▸ **ACTIVITY**
Copy the lines below, beginning with the one that contains "neck: (778, 381)" and continuing through the final line, exactly as written and with no other lines.

── RECORDS PROVIDED

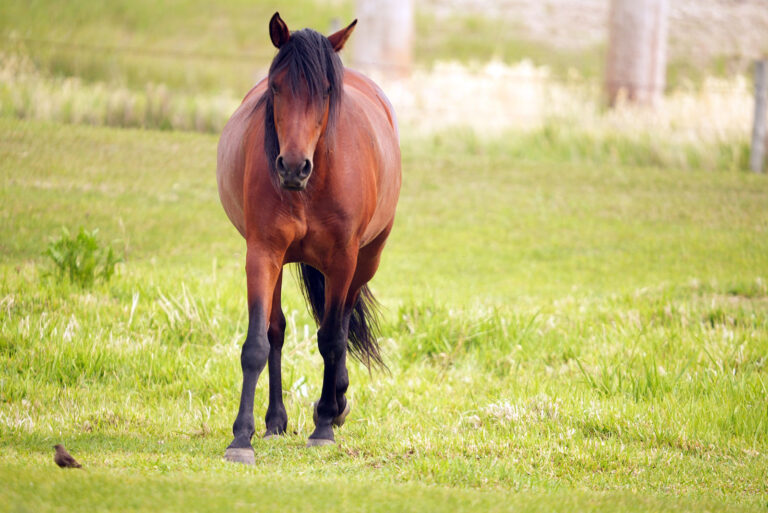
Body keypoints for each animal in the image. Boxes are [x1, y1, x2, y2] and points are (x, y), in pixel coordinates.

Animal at [216, 12, 401, 463]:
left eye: (326, 92)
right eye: (276, 87)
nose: (292, 167)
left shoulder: (343, 259)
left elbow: (332, 339)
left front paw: (324, 426)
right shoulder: (262, 253)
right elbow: (257, 344)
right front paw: (242, 437)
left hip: (365, 262)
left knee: (343, 321)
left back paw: (334, 405)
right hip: (281, 262)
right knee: (277, 331)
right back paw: (275, 421)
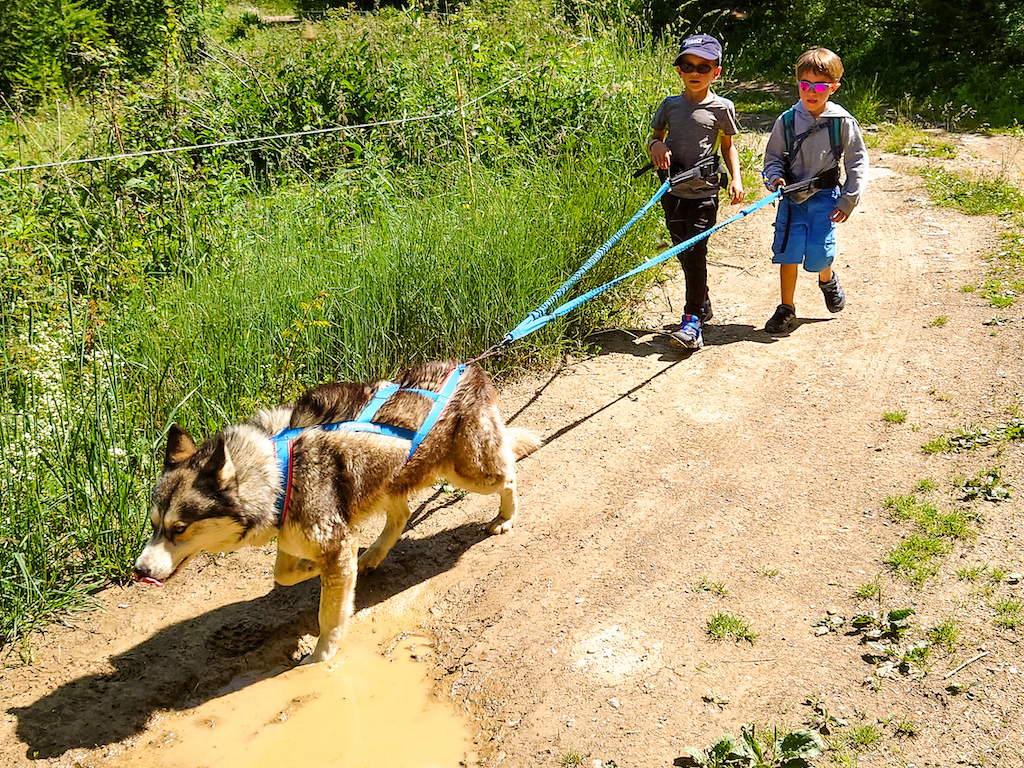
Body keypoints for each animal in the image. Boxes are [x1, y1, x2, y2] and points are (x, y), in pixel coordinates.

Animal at [134, 364, 544, 663]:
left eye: (179, 528)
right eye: (154, 525)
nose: (138, 571)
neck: (279, 468)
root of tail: (469, 368)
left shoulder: (331, 541)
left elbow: (329, 615)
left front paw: (321, 657)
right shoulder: (299, 535)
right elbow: (284, 573)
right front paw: (310, 569)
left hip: (469, 472)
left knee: (509, 473)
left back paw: (506, 517)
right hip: (388, 485)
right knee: (401, 517)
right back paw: (372, 555)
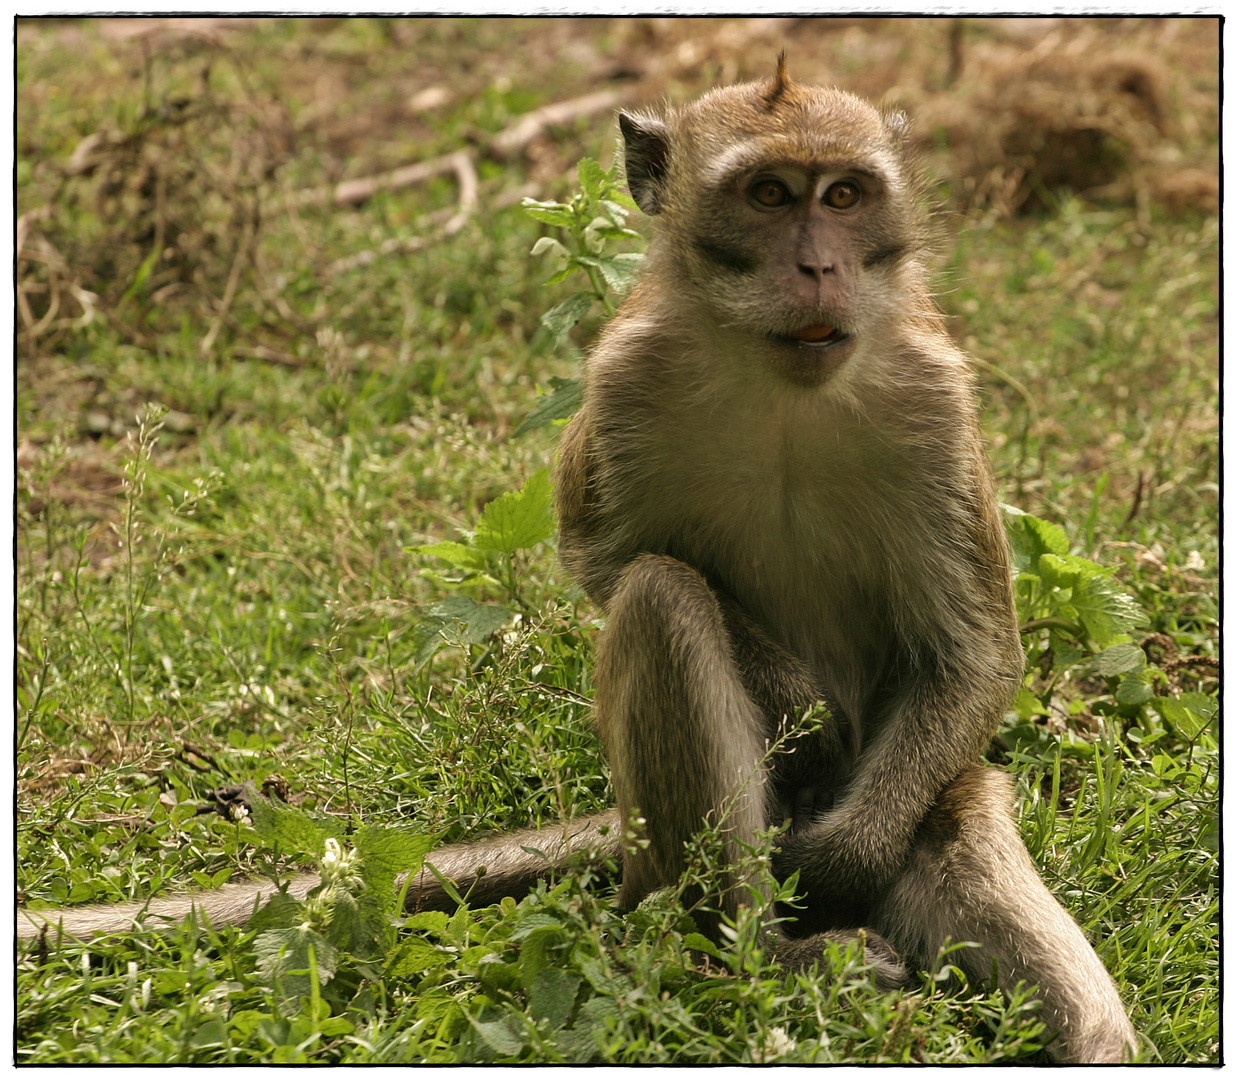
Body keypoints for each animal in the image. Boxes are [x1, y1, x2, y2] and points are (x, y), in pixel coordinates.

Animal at [19, 63, 1138, 1063]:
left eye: (844, 196)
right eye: (770, 196)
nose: (820, 267)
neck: (778, 381)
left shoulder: (936, 403)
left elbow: (971, 653)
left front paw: (845, 849)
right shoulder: (623, 379)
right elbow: (605, 560)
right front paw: (792, 700)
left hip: (934, 795)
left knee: (1002, 888)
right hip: (662, 867)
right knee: (663, 604)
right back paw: (762, 954)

────

▸ **TASK OUTPUT**
neck: (778, 381)
left shoulder: (936, 403)
left elbow: (971, 653)
left front paw: (845, 849)
right shoulder: (623, 379)
right elbow: (605, 560)
right front paw: (792, 700)
left hip: (934, 795)
left knee: (1002, 888)
right hip: (662, 867)
right knee: (663, 604)
right back paw: (762, 954)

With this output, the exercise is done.